« La justice sera réformée par un triple saut » , a annoncé KOEN GEENS, l’ancien ministre de la Justice dans un « Plan justice » du 18 mars 2015. Ce dernier s’est donné pour objectif de réformer fondamentalement le Code de procédure pénale. Il a alors composé une Commission chargée de cette rédaction . Une proposition de loi contenant le Code de procédure pénale a été déposée le 11 mai 2020 par S. VERHERSTRAETEN et B. SLEGERS.
La Commission de réforme a proposé des changements importants et notamment la suppression de « l’engagement de l’action publique par une plainte avec constitution de partie civile » . En contrepartie de cette suppression, elle propose d’introduire un nouveau droit, qui est le droit de recours contre une ordonnance de classement sans suite. Le présent travail de fin d’études portera sur la place laissée à la victime dans cette proposition de loi. La réforme opère des changements fondamentaux et propose la modification, voire la suppression de droits primordiaux pour la victime. Cette dernière n’a pas toujours été reconnue et a souvent été « l’oubliée » du procès, bien qu’au fil des années, elle y ait pris une place de plus en plus importante.
Au fil des années, la victime a pris de plus en plus de place dans le procès. À la suite des événements marquants des années nonante et notamment des affaires « Dutroux » et « Tueurs du Brabant », le système pénal belge a été réformé par la loi Franchimont du 12 mars 1998 , aussi appelée « Petit Franchimont ». Cette réforme a apporté des changements majeurs au Code de procédure pénale belge de 1808 et a apporté de nombreux droits à la victime, en insérant une vingtaine de dispositions consacrées à celle-ci . Cette loi a remis sérieusement en cause le caractère inquisitoire de l’enquête. Elle a été complétée par de nombreuses lois et notamment la loi du 27 décembre 2012 portant diverses dispositions relatives à la justice, venue étendre plusieurs droits pour la victime (ces droits seront évoqués plus en profondeur dans les chapitres suivants).
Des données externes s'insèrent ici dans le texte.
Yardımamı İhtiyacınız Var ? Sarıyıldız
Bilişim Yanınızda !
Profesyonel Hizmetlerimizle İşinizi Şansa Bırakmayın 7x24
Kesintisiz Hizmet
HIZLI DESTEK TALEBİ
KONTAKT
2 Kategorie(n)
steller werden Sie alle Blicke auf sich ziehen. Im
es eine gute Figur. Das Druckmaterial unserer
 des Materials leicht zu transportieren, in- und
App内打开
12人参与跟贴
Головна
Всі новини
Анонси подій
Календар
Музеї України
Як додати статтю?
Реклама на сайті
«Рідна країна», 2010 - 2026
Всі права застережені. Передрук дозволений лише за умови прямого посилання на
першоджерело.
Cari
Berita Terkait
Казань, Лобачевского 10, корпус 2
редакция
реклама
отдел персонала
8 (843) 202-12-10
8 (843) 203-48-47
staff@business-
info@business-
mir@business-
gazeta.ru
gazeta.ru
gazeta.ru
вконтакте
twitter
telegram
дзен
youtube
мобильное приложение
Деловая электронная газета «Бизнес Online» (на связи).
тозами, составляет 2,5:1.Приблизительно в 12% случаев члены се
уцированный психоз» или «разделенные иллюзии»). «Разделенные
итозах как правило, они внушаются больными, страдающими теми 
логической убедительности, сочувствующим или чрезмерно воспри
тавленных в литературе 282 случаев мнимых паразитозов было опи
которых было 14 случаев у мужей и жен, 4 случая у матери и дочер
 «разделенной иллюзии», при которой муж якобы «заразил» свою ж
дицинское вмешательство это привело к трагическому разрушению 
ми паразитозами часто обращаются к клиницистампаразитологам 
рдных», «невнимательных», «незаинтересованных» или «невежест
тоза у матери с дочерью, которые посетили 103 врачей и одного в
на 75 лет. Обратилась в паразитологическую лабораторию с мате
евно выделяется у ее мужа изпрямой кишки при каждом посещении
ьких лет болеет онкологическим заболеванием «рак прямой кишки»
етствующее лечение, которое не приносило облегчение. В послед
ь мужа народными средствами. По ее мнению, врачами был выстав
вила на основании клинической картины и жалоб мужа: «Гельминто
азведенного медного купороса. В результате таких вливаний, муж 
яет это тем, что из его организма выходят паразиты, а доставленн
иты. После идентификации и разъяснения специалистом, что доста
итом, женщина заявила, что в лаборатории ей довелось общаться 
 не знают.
Parmi les droits que cette loi a apportés, figurent le droit d’accès au dossier répressif et le droit de demander des devoirs d’enquête complémentaires. Ces droits apportent un rôle actif à la victime. À titre plus anecdotique, la loi Franchimont a également créé le terme de « personne lésée » . Plusieurs lois ont ensuite suivi cette grande réforme, en apportant toujours plus de droits et d’importance à la victime. L’objectif de la loi Franchimont était d’exprimer explicitement une préoccupation pour les victimes et elle a d’ailleurs prévu à l’article 3 du Code de procédure pénale, que les victimes d’infractions ainsi que leurs proches devaient être traités avec attention, notamment en leur donnant des informations et en établissant un contact avec les services spécialisés, comme les assistants juridiques. L’article 46 de la loi du 5 août 1992 relative à la fonction de police, prévoyait déjà d’ailleurs que la police doit mettre les personnes qui demandent de l’aide et de l’assistance en contact avec des services spécialisés.
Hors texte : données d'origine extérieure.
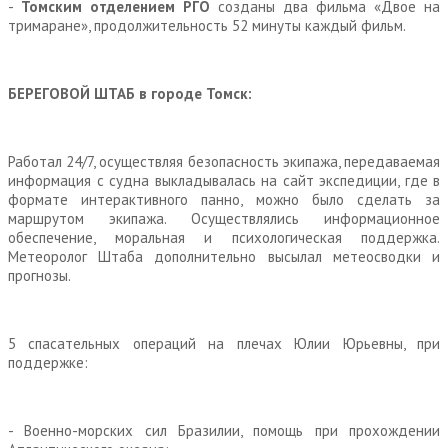
-
Томским отделением РГО
созданы два фильма «Двое на
тримаране», продолжительность 52 минуты каждый фильм.
БЕРЕГОВОЙ ШТАБ в городе Томск:
Работал 24/7, осуществляя безопасность экипажа, передаваемая
информация с судна выкладывалась на сайт экспедиции, где в
формате интерактивного панно, можно было сделать за
маршрутом экипажа. Осуществлялись информационное
обеспечение, моральная и психологическая поддержка.
Метеоролог Штаба дополнительно высылал метеосводки и
прогнозы.
5 спасательных операций на плечах Юлии Юрьевны, при
поддержке:
- Военно-морских сил Бразилии, помощь при прохождении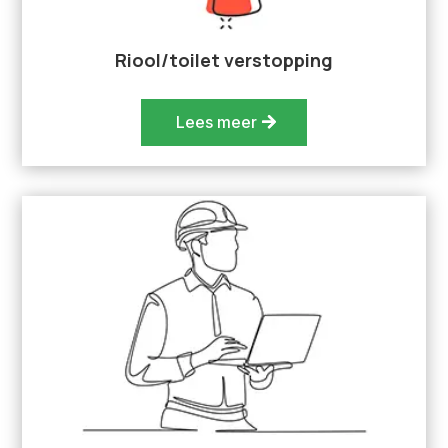
Riool/toilet verstopping
Lees meer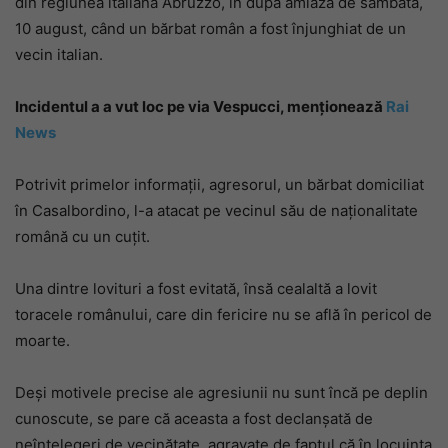
din regiunea italiană Abruzzo, în după amiaza de sâmbătă,
10 august, când un bărbat român a fost înjunghiat de un
vecin italian.
Incidentul a a vut loc pe via Vespucci, menționează
Rai
News
Potrivit primelor informații, agresorul, un bărbat domiciliat
în Casalbordino, l-a atacat pe vecinul său de naționalitate
română cu un cuțit.
Una dintre lovituri a fost evitată, însă cealaltă a lovit
toracele românului, care din fericire nu se află în pericol de
moarte.
Deși motivele precise ale agresiunii nu sunt încă pe deplin
cunoscute, se pare că aceasta a fost declanșată de
neînțelegeri de vecinătate, agravate de faptul că în locuința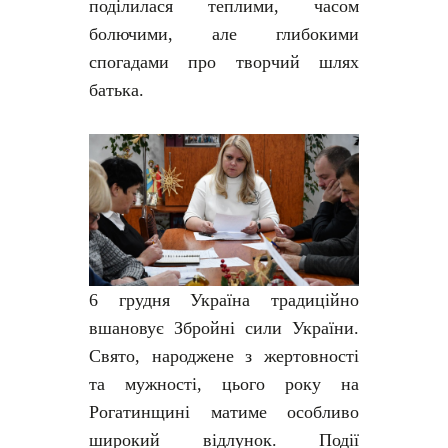
поділилася теплими, часом
болючими, але глибокими
спогадами про творчий шлях
батька.
6 грудня Україна традиційно
вшановує Збройні сили України.
Свято, народжене з жертовності
та мужності, цього року на
Рогатинщині матиме особливо
широкий відлунок. Події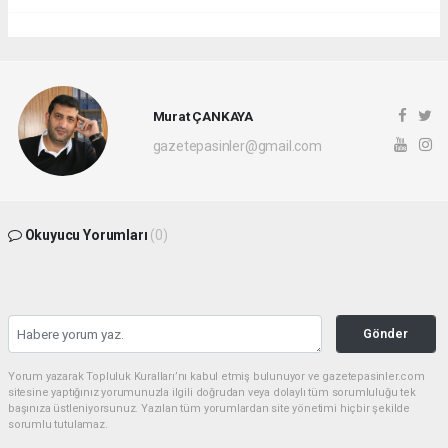
Murat ÇANKAYA
gazetepasinler@gmail.com
Okuyucu Yorumları
(0)
Gönder
Yorum yazarak Topluluk Kuralları’nı kabul etmiş bulunuyor ve gazetepasinler.com
sitesine yaptığınız yorumunuzla ilgili doğrudan veya dolaylı tüm sorumluluğu tek
başınıza üstleniyorsunuz. Yazılan tüm yorumlardan site yönetimi hiçbir şekilde
sorumlu tutulamaz.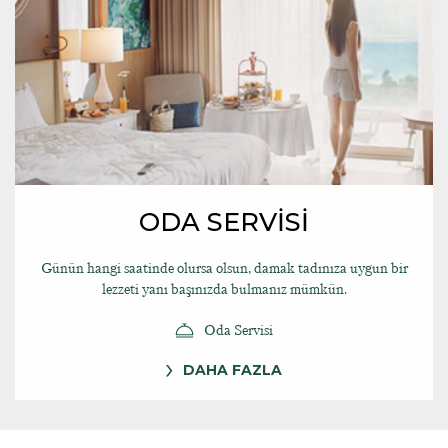
ODA SERVİSİ
Günün hangi saatinde olursa olsun, damak tadınıza uygun bir
lezzeti yanı başınızda bulmanız mümkün.
Oda Servisi
DAHA FAZLA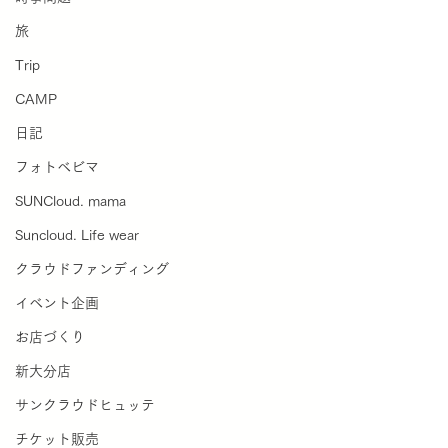
旅
Trip
CAMP
日記
フォトベビマ
SUNCloud. mama
Suncloud. Life wear
クラウドファンディング
イベント企画
お店づくり
新大分店
サンクラウドヒュッテ
チケット販売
Afin de compléter la réforme « Petit Franchimont », une autre tentative de réforme a eu lieu, appelée « Grand Franchimont ». Ce projet comprenait le projet de loi adopté par le Sénat et déposé à la Chambre en 2005. Cependant, semblant trop irréaliste, il fut retiré par la Chambre.
En outre, même si la Belgique accorde une position forte à la victime, ce n’est pas un phénomène exclusivement national puisqu’elle a subi une grande influence européenne. En effet, plusieurs directives européennes ont été adoptées concernant les victimes. Parmi celles-ci il y a notamment la directive 2012/29/UE du 25 octobre 2012, obligatoire en raison de la ratification de cette directive en Belgique. Cette dernière qui établit des normes minimales concernant les droits, le soutien et la protection des victimes remplace la décision-cadre du 15 mars 2001 qui accordait déjà une grande reconnaissance à la victime. À côté de cette influence européenne, dans le cadre du travail au sein des parquets du procureur, diverses circulaires accordant aux victimes certains droits ont été mises en place. En guise d’exemples, il existe la circulaire du 15 mai 2012 sur l’interdiction temporaire de résidence en cas de violence domestique, la n°06/2018 concernant l’autorisation de consulter le dossier ou d’en obtenir une copie, une autre n°16/2012concernant l’accueil des victimes au sein des parquets et tribunaux, ou encore la circulaire n°17/2012 concernant le droit de rendre un dernier hommage en cas de meurtre. Enfin, il est important de mentionner qu’assez récemment, dans un exposé d’orientation politique du 4 novembre 2020, le nouveau ministre de la Justice, V. VAN QUICKENBORNE, a fait part de son souhait de placer la victime au centre du procès pénal en lui accordant plus d’attention et notamment aux victimes de violences sexuelles par exemple. Il s’agit là d’une affaire à suivre.